The 18th century physician and inventor Erasmus Darwin described a machine for recreating the human voice, and his talk was paired with Christophe Veaux from Edinburgh University, who is working on the Voicebank project to recreate personalised voices.

The great manufacturer Matthew Boulton was paired with Nick Allen, the founder of 3D Print manufacturing company Mak3d. For Boulton’s resurrection, a statue of him was 3D printed and then animated in a six minute video by Digital Artist Jessy Wang.

Jason’s favourite resurrection is HG Wells, because of the accuracy of his predictions. “We’ve got HG Wells talking through his writings on the ‘world brain’, which is essentially describing the internet,” he said. “The only words we substitute in the text are the words ‘world brain’ for ‘the internet’. It’s striking how prescient he was.”
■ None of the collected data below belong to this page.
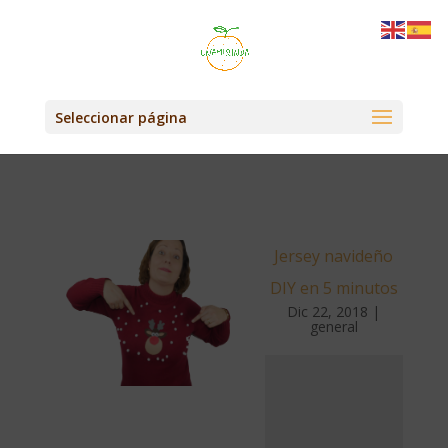
Seleccionar página
Jersey navideño
DIY en 5 minutos
Dic 22, 2018
|
general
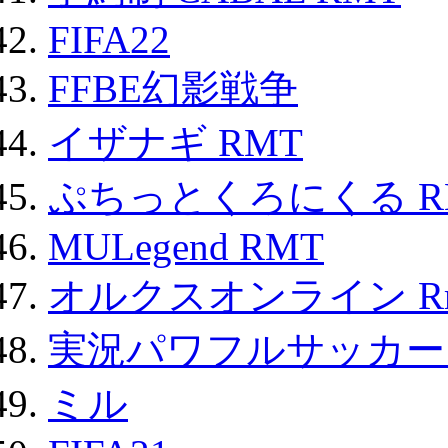
FIFA22
FFBE幻影戦争
イザナギ RMT
ぷちっとくろにくる R
MULegend RMT
オルクスオンライン R
実況パワフルサッカー 
ミル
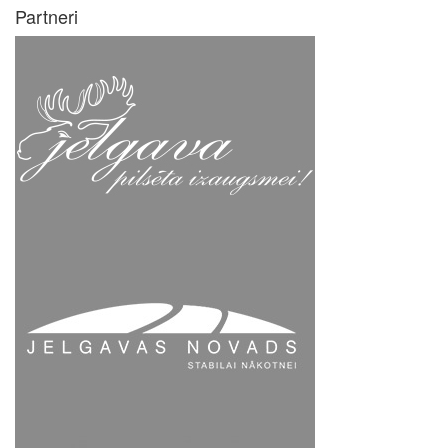
Partneri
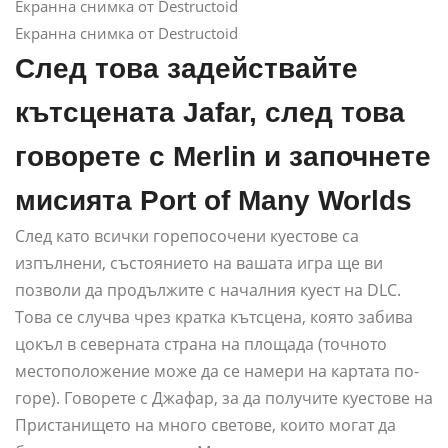
Екранна снимка от Destructoid
Екранна снимка от Destructoid
След това задействайте
кътсцената Jafar, след това
говорете с Merlin и започнете
мисията Port of Many Worlds
След като всички горепосочени куестове са
изпълнени, състоянието на вашата игра ще ви
позволи да продължите с началния куест на DLC.
Това се случва чрез кратка кътсцена, която забива
цокъл в северната страна на площада (точното
местоположение може да се намери на картата по-
горе). Говорете с Джафар, за да получите куестове на
Пристанището на много светове, които могат да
More performances are planned for 2014, including the Speakers-In-A-Box idea, where these historical icons are booked to speak at events or conferences. The new project fits into the concept of Dead Good Thinking, which Jason feels is central to all xHumed’s work because it recognises how brilliant minds of the past still influence and help us today. “It’s about teasing out the contemporary relevance of past figures. The technology may have moved on, but many of the key principles they identified are still almost identical.”